%%

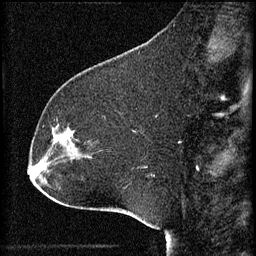
Breast MRI (dynamic contrast-enhanced), one sagittal slice. Position 20 of 60 along the scan axis. 3 images stored at this slice position (order not interpretable as contrast timing). 1.5 T. TE 4.2 ms, TR 8.2 ms. 2 mm slice thickness. 256 × 256 image matrix. Patient: female, 32 years.
Structures marked on this image (semi-automatic segmentation, software-assisted and operator-edited):
- analysis volume of interest (the breast-tissue region the enhancement analysis was run in; not a lesion): box from (x=47, y=118) to (x=84, y=157) px
- tumour enhancement mask (voxels above the 70 % enhancement threshold inside the analysis volume of interest): (x=61, y=140)–(x=63, y=143)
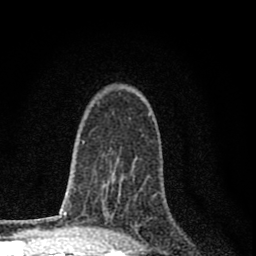
Breast MRI (dynamic contrast-enhanced), one axial slice. Cropped to one breast. Dynamic contrast-enhanced series, time point 2 of 8 at this slice position (early post-contrast). 1.5 T. TE 2.8 ms, TR 7.7 ms. 2 mm slice thickness. 256 × 256 image matrix, field of view 130 × 130 mm. Female patient.
Outlined on this slice (semi-automatic segmentation, software-assisted and operator-edited):
- enhancing-tissue mask used for the functional tumour volume (all voxels passing the contrast-enhancement thresholds inside the analysis volume; usually the tumour): box from (x=110, y=217) to (x=138, y=229) px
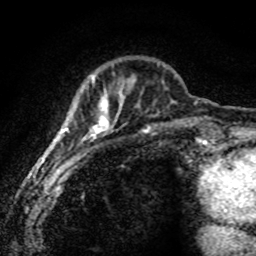
Breast MRI (dynamic contrast-enhanced), one axial slice; slice 19 of 80 in the series (ordered by position); cropped to one breast; dynamic contrast-enhanced series, time point 2 of 8 at this slice position (early post-contrast); 1.5 T; TE 4.2 ms, TR 7.1 ms; 256 × 256 image matrix. Female patient.
Annotated regions visible in this slice (semi-automatic segmentation, software-assisted and operator-edited):
- enhancing-tissue mask used for the functional tumour volume (all voxels passing the contrast-enhancement thresholds inside the analysis volume; usually the tumour): bounding box <57,75,136,171> (left, top, right, bottom; pixels)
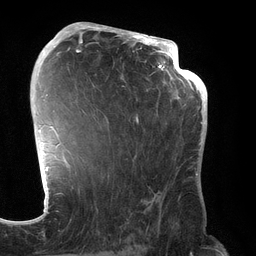
Breast MRI (dynamic contrast-enhanced), one axial slice. Slice 81 of 134 in the series (ordered by position). Cropped to one breast. Dynamic contrast-enhanced series, time point 2 of 6 at this slice position (early post-contrast). 3 T. TE 2.7 ms, TR 6.5 ms. 1.2 mm slice thickness. 256 × 256 image matrix, field of view 200 × 200 mm. Female patient.
Structures marked on this image (semi-automatic segmentation, software-assisted and operator-edited):
- enhancing-tissue mask used for the functional tumour volume (all voxels passing the contrast-enhancement thresholds inside the analysis volume; usually the tumour): bounding box (x1, y1, x2, y2) in pixels: (70, 31, 192, 232)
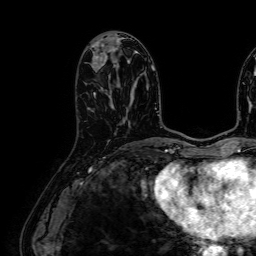
Breast MRI (dynamic contrast-enhanced), one axial slice. Slice 29 of 64 in the series (ordered by position). Cropped to one breast. Dynamic contrast-enhanced series, time point 2 of 7 at this slice position (early post-contrast). 1.5 T. TE 2.6 ms, TR 5.2 ms. 2.5 mm slice thickness. 256 × 256 image matrix, field of view 230 × 230 mm. Female patient.
Annotated regions visible in this slice (semi-automatic segmentation, software-assisted and operator-edited):
- enhancing-tissue mask used for the functional tumour volume (all voxels passing the contrast-enhancement thresholds inside the analysis volume; usually the tumour): bounding box (x1, y1, x2, y2) in pixels: (92, 57, 104, 97)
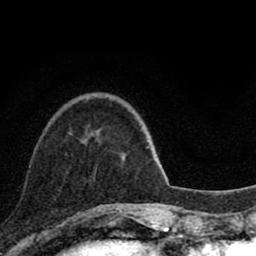
Breast MRI (dynamic contrast-enhanced), one axial slice. Slice 24 of 80 in the series (ordered by position). Cropped to one breast. Dynamic contrast-enhanced series, time point 2 of 8 at this slice position (early post-contrast). 1.5 T. TE 2.8 ms, TR 7.1 ms. 2 mm slice thickness. 256 × 256 image matrix, field of view 140 × 140 mm. Female patient.
Outlined on this slice (semi-automatic segmentation, software-assisted and operator-edited):
- enhancing-tissue mask used for the functional tumour volume (all voxels passing the contrast-enhancement thresholds inside the analysis volume; usually the tumour): bounding box [x1, y1, x2, y2] px = [101, 207, 119, 210]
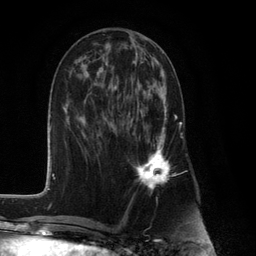
Breast MRI (dynamic contrast-enhanced), one axial slice; slice 49 of 132 in the series (ordered by position); cropped to one breast; dynamic contrast-enhanced series, time point 2 of 6 at this slice position (early post-contrast); 3 T; TE 2.8 ms, TR 7.3 ms; 1.2 mm slice thickness; 256 × 256 image matrix, field of view 180 × 180 mm. Female patient.
Outlined on this slice (semi-automatically segmented with operator editing):
- enhancing-tissue mask used for the functional tumour volume (all voxels passing the contrast-enhancement thresholds inside the analysis volume; usually the tumour): bounding box (x1, y1, x2, y2) in pixels: (132, 88, 177, 190)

%%

Copy out each record word for word and omit any pictures.

Breast MRI (dynamic contrast-enhanced), one sagittal slice. Position 20 of 60 along the scan axis. 3 images stored at this slice position (order not interpretable as contrast timing). 1.5 T. TE 4.2 ms, TR 8.2 ms. 2 mm slice thickness. 256 × 256 image matrix. Patient: female, 32 years.
Structures marked on this image (semi-automatic segmentation, software-assisted and operator-edited):
- analysis volume of interest (the breast-tissue region the enhancement analysis was run in; not a lesion): box from (x=47, y=118) to (x=84, y=157) px
- tumour enhancement mask (voxels above the 70 % enhancement threshold inside the analysis volume of interest): (x=61, y=140)–(x=63, y=143)
Breast MRI (dynamic contrast-enhanced), one axial slice. Cropped to one breast. Dynamic contrast-enhanced series, time point 2 of 8 at this slice position (early post-contrast). 1.5 T. TE 2.8 ms, TR 7.7 ms. 2 mm slice thickness. 256 × 256 image matrix, field of view 130 × 130 mm. Female patient.
Outlined on this slice (semi-automatic segmentation, software-assisted and operator-edited):
- enhancing-tissue mask used for the functional tumour volume (all voxels passing the contrast-enhancement thresholds inside the analysis volume; usually the tumour): box from (x=110, y=217) to (x=138, y=229) px
Breast MRI (dynamic contrast-enhanced), one axial slice; slice 19 of 80 in the series (ordered by position); cropped to one breast; dynamic contrast-enhanced series, time point 2 of 8 at this slice position (early post-contrast); 1.5 T; TE 4.2 ms, TR 7.1 ms; 256 × 256 image matrix. Female patient.
Annotated regions visible in this slice (semi-automatic segmentation, software-assisted and operator-edited):
- enhancing-tissue mask used for the functional tumour volume (all voxels passing the contrast-enhancement thresholds inside the analysis volume; usually the tumour): bounding box <57,75,136,171> (left, top, right, bottom; pixels)
Breast MRI (dynamic contrast-enhanced), one axial slice. Slice 81 of 134 in the series (ordered by position). Cropped to one breast. Dynamic contrast-enhanced series, time point 2 of 6 at this slice position (early post-contrast). 3 T. TE 2.7 ms, TR 6.5 ms. 1.2 mm slice thickness. 256 × 256 image matrix, field of view 200 × 200 mm. Female patient.
Structures marked on this image (semi-automatic segmentation, software-assisted and operator-edited):
- enhancing-tissue mask used for the functional tumour volume (all voxels passing the contrast-enhancement thresholds inside the analysis volume; usually the tumour): bounding box (x1, y1, x2, y2) in pixels: (70, 31, 192, 232)
Breast MRI (dynamic contrast-enhanced), one axial slice. Slice 29 of 64 in the series (ordered by position). Cropped to one breast. Dynamic contrast-enhanced series, time point 2 of 7 at this slice position (early post-contrast). 1.5 T. TE 2.6 ms, TR 5.2 ms. 2.5 mm slice thickness. 256 × 256 image matrix, field of view 230 × 230 mm. Female patient.
Annotated regions visible in this slice (semi-automatic segmentation, software-assisted and operator-edited):
- enhancing-tissue mask used for the functional tumour volume (all voxels passing the contrast-enhancement thresholds inside the analysis volume; usually the tumour): bounding box (x1, y1, x2, y2) in pixels: (92, 57, 104, 97)
Breast MRI (dynamic contrast-enhanced), one axial slice. Slice 24 of 80 in the series (ordered by position). Cropped to one breast. Dynamic contrast-enhanced series, time point 2 of 8 at this slice position (early post-contrast). 1.5 T. TE 2.8 ms, TR 7.1 ms. 2 mm slice thickness. 256 × 256 image matrix, field of view 140 × 140 mm. Female patient.
Outlined on this slice (semi-automatic segmentation, software-assisted and operator-edited):
- enhancing-tissue mask used for the functional tumour volume (all voxels passing the contrast-enhancement thresholds inside the analysis volume; usually the tumour): bounding box [x1, y1, x2, y2] px = [101, 207, 119, 210]
Breast MRI (dynamic contrast-enhanced), one axial slice; slice 49 of 132 in the series (ordered by position); cropped to one breast; dynamic contrast-enhanced series, time point 2 of 6 at this slice position (early post-contrast); 3 T; TE 2.8 ms, TR 7.3 ms; 1.2 mm slice thickness; 256 × 256 image matrix, field of view 180 × 180 mm. Female patient.
Outlined on this slice (semi-automatically segmented with operator editing):
- enhancing-tissue mask used for the functional tumour volume (all voxels passing the contrast-enhancement thresholds inside the analysis volume; usually the tumour): bounding box (x1, y1, x2, y2) in pixels: (132, 88, 177, 190)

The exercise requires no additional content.